One reason I am not a serious astrophotographer: Patience.
I enjoy taking some casual images of bright targets such as the Sun, moon, or a planet but I rely heavily on being able to process these images in a quick and efficient fashion. I do not have the motivation or desire to spend a lot of time learning the ins and outs of varied software packages to create astronomical images of the highest quality. Many call my approach to obtaining a nice image "lucky imaging." At left is a single shot of the Sun taken back on October 23rd when we had the largest sunspot in 24 years near the center of the Solar disc. On the same day I made a video (AVI) recording of the Sun using my ASI120MC astronomical video camera in the hopes of stacking multiple frames to achieve a sharp, high resolution image. Below is the AVI file as captured.
This is where the story takes a long break. Back in the fall I broke down (and nearly went broke...emotionally and economically...) and purchased a new laptop. I had a very nice 5 year old laptop that was still humming along quite well, yet technology has improved dramatically and doing a lot more work on the go I wanted something a bit lighter than the old 5+ pound beast. I did my research, moved through periods of analysis-paralysis, wavered on what features I was looking for, and ended up with a Samsung Ativ Book 9 plus. It is a very nice laptop and I only have two issues that remain. One is Windows 8.1 which I can't do anything about, and the other is that the display has a resolution of 3200 x 1800 pixels, in a 13-inch class screen. While this produces stunningly sharp images and can be useful in processing photos, it is somewhat of an annoyance in that several software programs do not always display properly and one can end up with text that is so small as to render it unreadable even with reading (magnifiers) glasses! There are work arounds and settings that can be tweaked and for the most part things can be set effectively.
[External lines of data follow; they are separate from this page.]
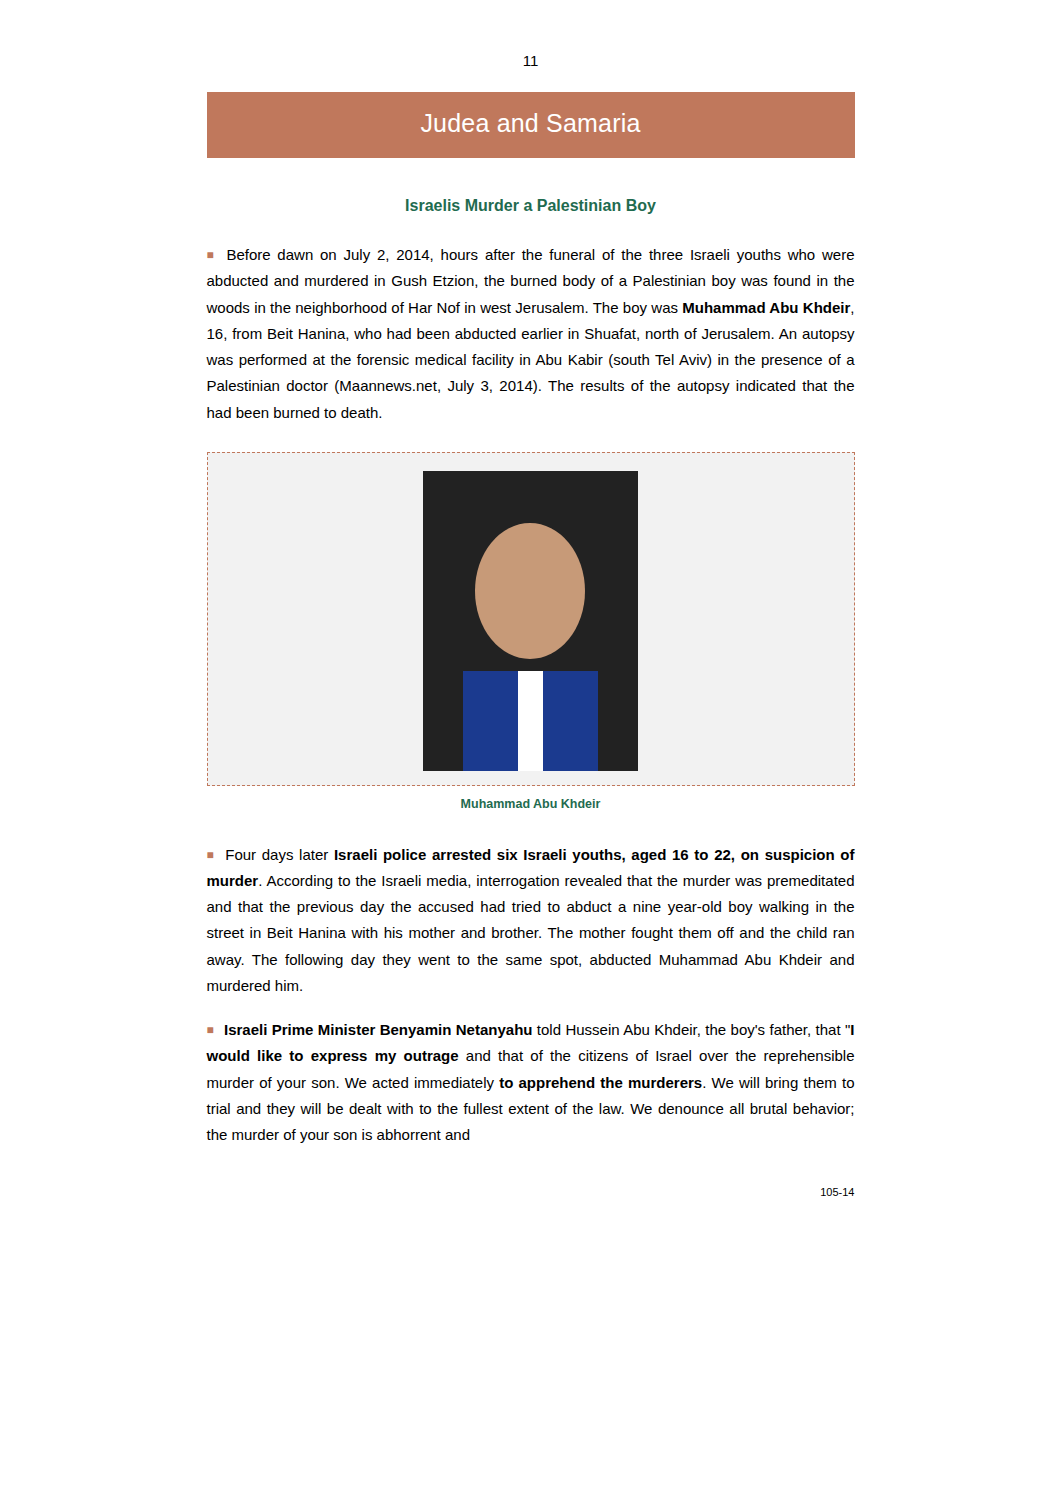11
Judea and Samaria
Israelis Murder a Palestinian Boy
Before dawn on July 2, 2014, hours after the funeral of the three Israeli youths who were abducted and murdered in Gush Etzion, the burned body of a Palestinian boy was found in the woods in the neighborhood of Har Nof in west Jerusalem. The boy was Muhammad Abu Khdeir, 16, from Beit Hanina, who had been abducted earlier in Shuafat, north of Jerusalem. An autopsy was performed at the forensic medical facility in Abu Kabir (south Tel Aviv) in the presence of a Palestinian doctor (Maannews.net, July 3, 2014). The results of the autopsy indicated that the had been burned to death.
Muhammad Abu Khdeir
Four days later Israeli police arrested six Israeli youths, aged 16 to 22, on suspicion of murder. According to the Israeli media, interrogation revealed that the murder was premeditated and that the previous day the accused had tried to abduct a nine year-old boy walking in the street in Beit Hanina with his mother and brother. The mother fought them off and the child ran away. The following day they went to the same spot, abducted Muhammad Abu Khdeir and murdered him.
Israeli Prime Minister Benyamin Netanyahu told Hussein Abu Khdeir, the boy's father, that "I would like to express my outrage and that of the citizens of Israel over the reprehensible murder of your son. We acted immediately to apprehend the murderers. We will bring them to trial and they will be dealt with to the fullest extent of the law. We denounce all brutal behavior; the murder of your son is abhorrent and
105-14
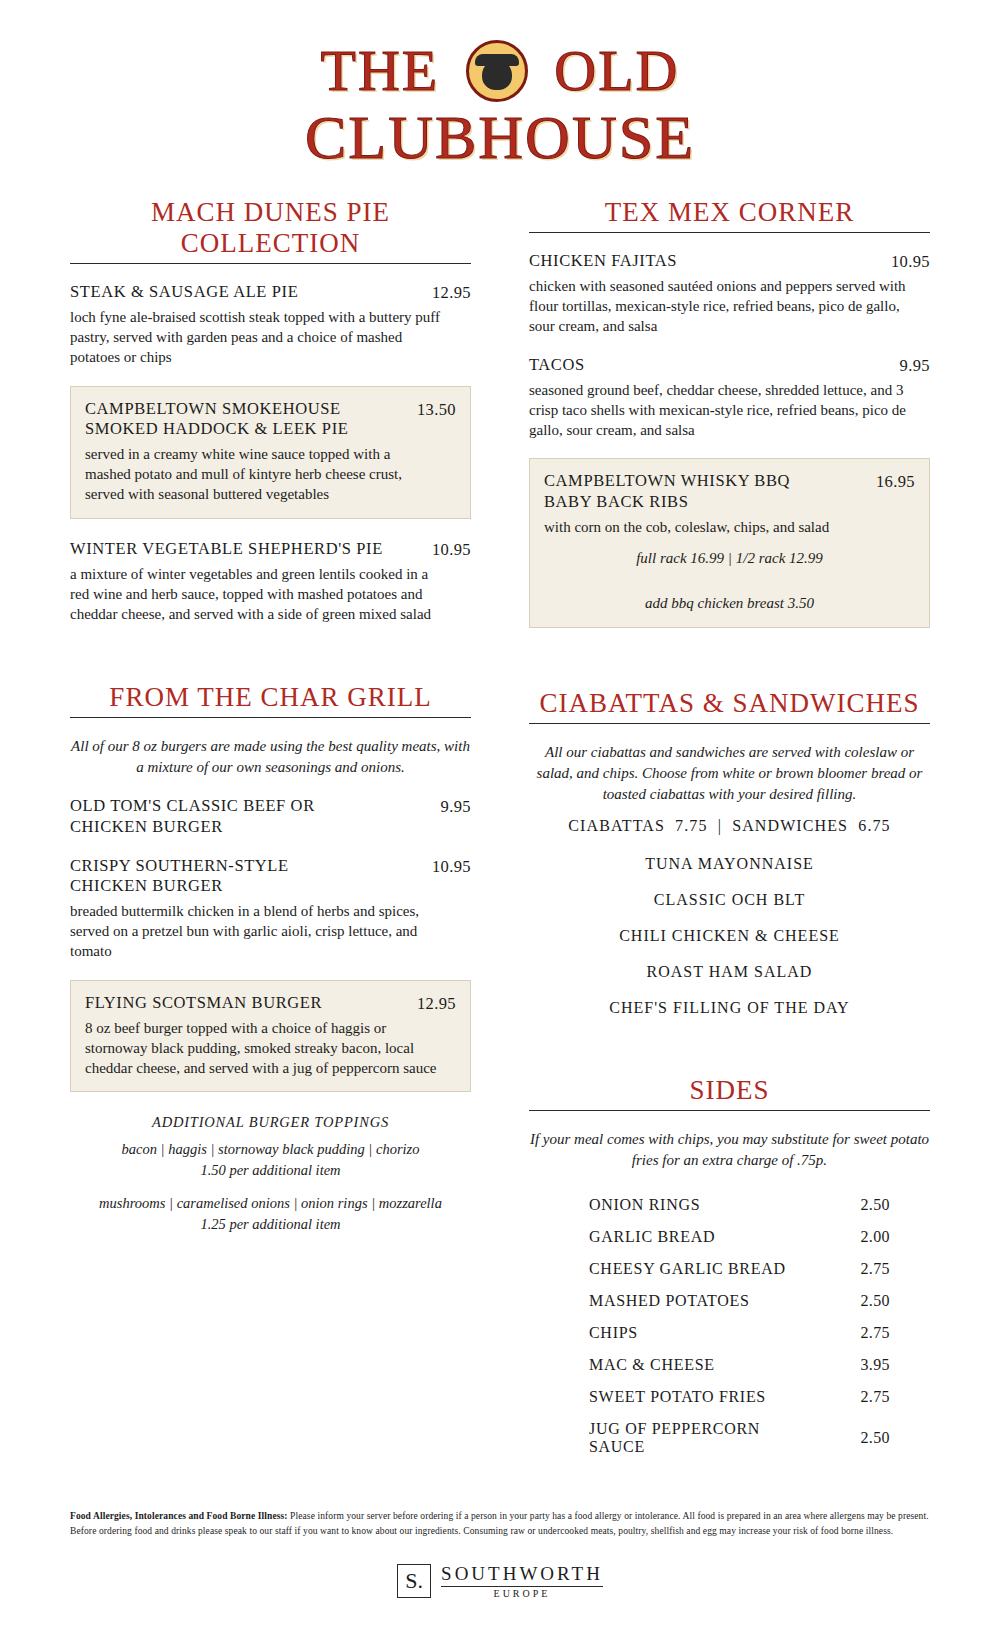THE OLD
CLUBHOUSE
MACH DUNES PIE COLLECTION
Steak & Sausage Ale Pie
12.95
loch fyne ale-braised scottish steak topped with a buttery puff pastry, served with garden peas and a choice of mashed potatoes or chips
Campbeltown Smokehouse
Smoked Haddock & Leek Pie
13.50
served in a creamy white wine sauce topped with a mashed potato and mull of kintyre herb cheese crust, served with seasonal buttered vegetables
Winter Vegetable Shepherd's Pie
10.95
a mixture of winter vegetables and green lentils cooked in a red wine and herb sauce, topped with mashed potatoes and cheddar cheese, and served with a side of green mixed salad
FROM THE CHAR GRILL
All of our 8 oz burgers are made using the best quality meats, with a mixture of our own seasonings and onions.
Old Tom's Classic Beef or
Chicken Burger
9.95
Crispy Southern-Style
Chicken Burger
10.95
breaded buttermilk chicken in a blend of herbs and spices, served on a pretzel bun with garlic aioli, crisp lettuce, and tomato
Flying Scotsman Burger
12.95
8 oz beef burger topped with a choice of haggis or stornoway black pudding, smoked streaky bacon, local cheddar cheese, and served with a jug of peppercorn sauce
Additional Burger Toppings
bacon | haggis | stornoway black pudding | chorizo
1.50 per additional item
mushrooms | caramelised onions | onion rings | mozzarella
1.25 per additional item
TEX MEX CORNER
Chicken Fajitas
10.95
chicken with seasoned sautéed onions and peppers served with flour tortillas, mexican-style rice, refried beans, pico de gallo, sour cream, and salsa
Tacos
9.95
seasoned ground beef, cheddar cheese, shredded lettuce, and 3 crisp taco shells with mexican-style rice, refried beans, pico de gallo, sour cream, and salsa
Campbeltown Whisky BBQ
Baby Back Ribs
16.95
with corn on the cob, coleslaw, chips, and salad
full rack 16.99 | 1/2 rack 12.99
add bbq chicken breast 3.50
CIABATTAS & SANDWICHES
All our ciabattas and sandwiches are served with coleslaw or salad, and chips. Choose from white or brown bloomer bread or toasted ciabattas with your desired filling.
Ciabattas 7.75 | Sandwiches 6.75
Tuna Mayonnaise
Classic OCH BLT
Chili Chicken & Cheese
Roast Ham Salad
Chef's Filling of the Day
SIDES
If your meal comes with chips, you may substitute for sweet potato fries for an extra charge of .75p.
| Onion Rings | 2.50 |
| Garlic Bread | 2.00 |
| Cheesy Garlic Bread | 2.75 |
| Mashed Potatoes | 2.50 |
| Chips | 2.75 |
| Mac & Cheese | 3.95 |
| Sweet Potato Fries | 2.75 |
| Jug of Peppercorn Sauce | 2.50 |
Food Allergies, Intolerances and Food Borne Illness: Please inform your server before ordering if a person in your party has a food allergy or intolerance. All food is prepared in an area where allergens may be present. Before ordering food and drinks please speak to our staff if you want to know about our ingredients. Consuming raw or undercooked meats, poultry, shellfish and egg may increase your risk of food borne illness.
S.
Southworth
Europe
Two specific examples that are driving me nuts are Registax 6 and Adobe Camera Raw, both of which I use in the image processing I do. Registax is used to align and stack multiple frames from AVI recordings (of say the Sun) and is just not displaying properly or working properly on the new laptop. I have been fighting it since the fall and as a result have not been able to process a single AVI file. I have known this day was coming but I finally decided to try another program and this morning downloaded and made a first attempt using a freeware program called Autostakkert2! It seems to work fine, but does not contain the wavelet sharpening tools that Registax does. Fortunately that functionality of Registax is still usable. I Also will try a program called Avistack to see which I like better.
Adobe is particularly frustrating in that I was able to get Photoshop to display in a small but reasonable fashion, yet when opening a raw file the window does not display at the proper settings. See the image below and compare the text (not the title bar, but the controls) in the raw window to the application window in the background.
In any event, back to the AVI file I captured back on October 23rd. Using Autostakkert2! this morning, I did stack and align the best 50% of the frames (out of about 1000) and then use the wavelet filters in Registax to create an image. While not perfect, you can immediately see it is sharper than the single shot at the top of the post. I think I can do better as I learn to use AutoStakkert2! (or Avistack) but at least I am back in business with AVI files. Jupiter season is here, we have a bright comet in the sky, and stacking images is a must to capture these sights!